In verse 3 we read, “With joy you will draw water from the wells of salvation”. This takes our thoughts to what Jesus said to the Samaritan woman at the well, “… whoever drinks of the water that I will give him … (it) … will become in him (or her) a spring of water welling up to eternal life” (John 4:14). We link this saying with his words “on the last day of the feast” that the one “who believes in me … out of his heart will flow rivers of living water” (7:38).
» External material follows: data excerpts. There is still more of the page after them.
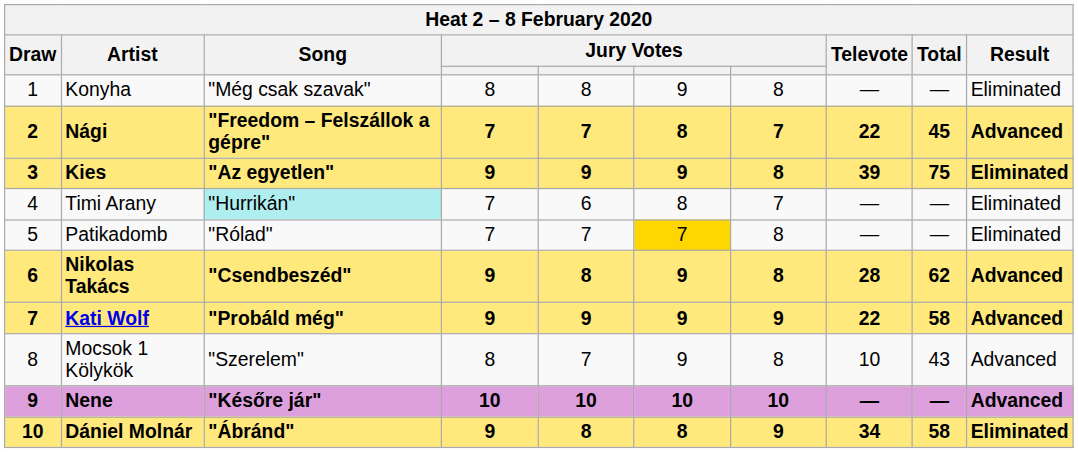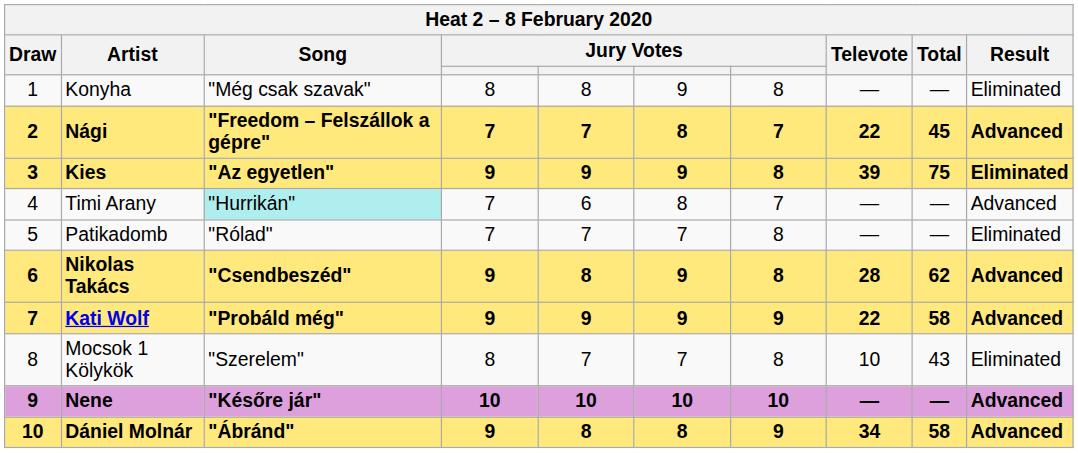Timi Arany | Result: Eliminated -> Advanced
Patikadomb | column 6: gold background -> no background
Mocsok 1 Kölykök | column 6: 9 -> 7
Mocsok 1 Kölykök | Result: Advanced -> Eliminated
Dániel Molnár | Result: Eliminated -> Advanced
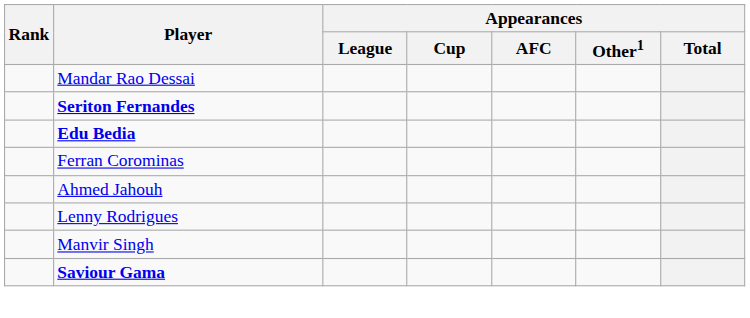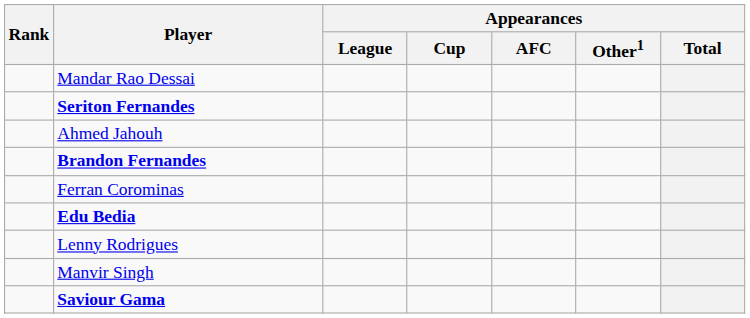rows swapped: Edu Bedia <-> Ahmed Jahouh
+ row: Brandon Fernandes
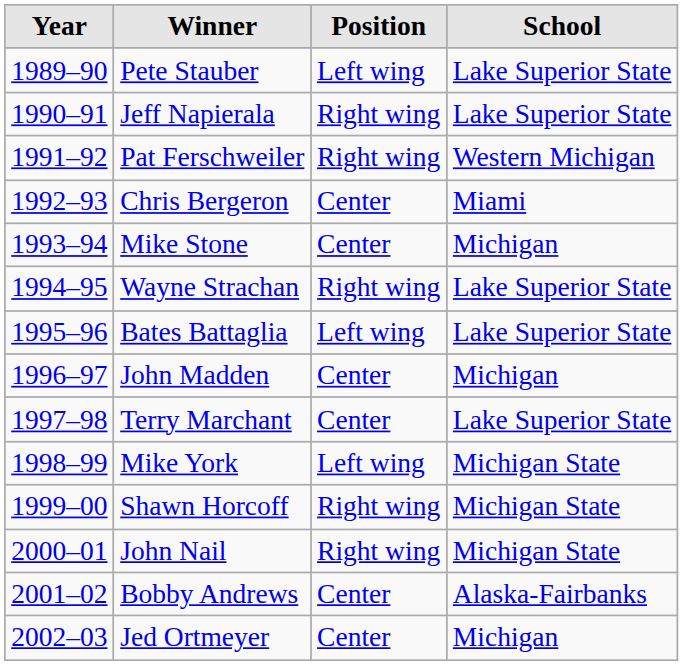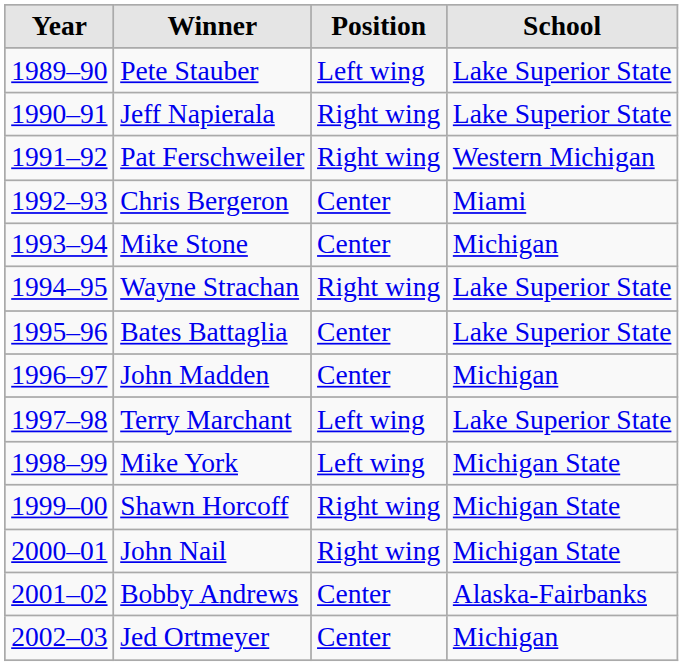Bates Battaglia | Position: Left wing -> Center
Terry Marchant | Position: Center -> Left wing
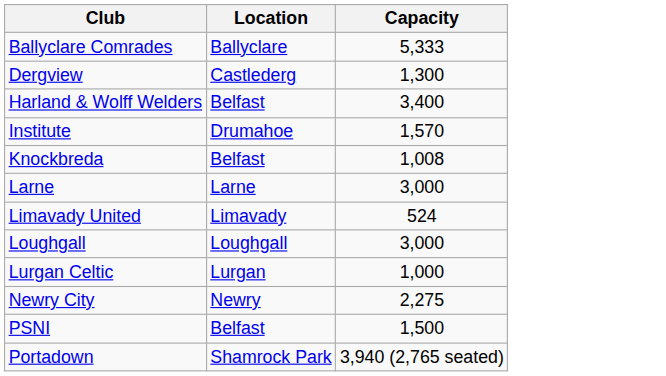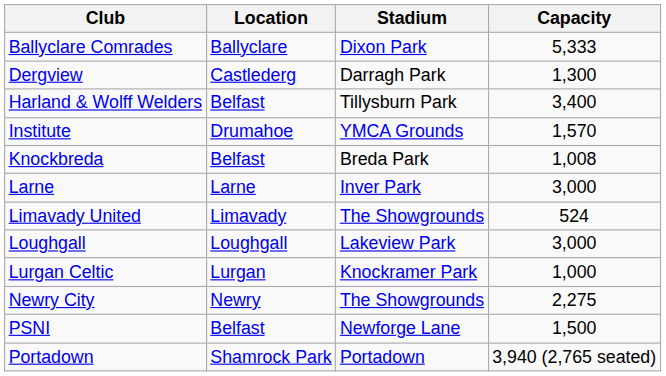+ column: Stadium | Dixon Park | Darragh Park | Tillysburn Park | YMCA Grounds | Breda Park | Inver Park | The Showgrounds | Lakeview Park | Knockramer Park | The Showgrounds | Newforge Lane | Portadown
After Jesus left them, “the Spirit” (verse 39) was to flow out of the heart of the disciples to produce more of the words of God – on which we can (and must) feed.
Back to Isaiah, the last 2 verses vividly picture the time when the redeemed will “Sing praises to the LORD, for he has done gloriously … Shout and sing for joy. O inhabitant of Zion. For great in your midst is the Holy One of Israel”. These words take us to “the song of the Lamb” in Revelation 15. Let us live so that, by the grace of God, we will be there to experience and sing this “in that day”.
“Great and amazing are your deeds O Lord God the Almighty! Just and true are your ways, O King of the nations! … For you alone are holy. All nations will come and worship you, for your righteous acts have been revealed” (verses 3,4). At the moment they have been concealed, except to those who read and mediate on God’s word and prepare themselves for what they “will say (and sing) in that day”.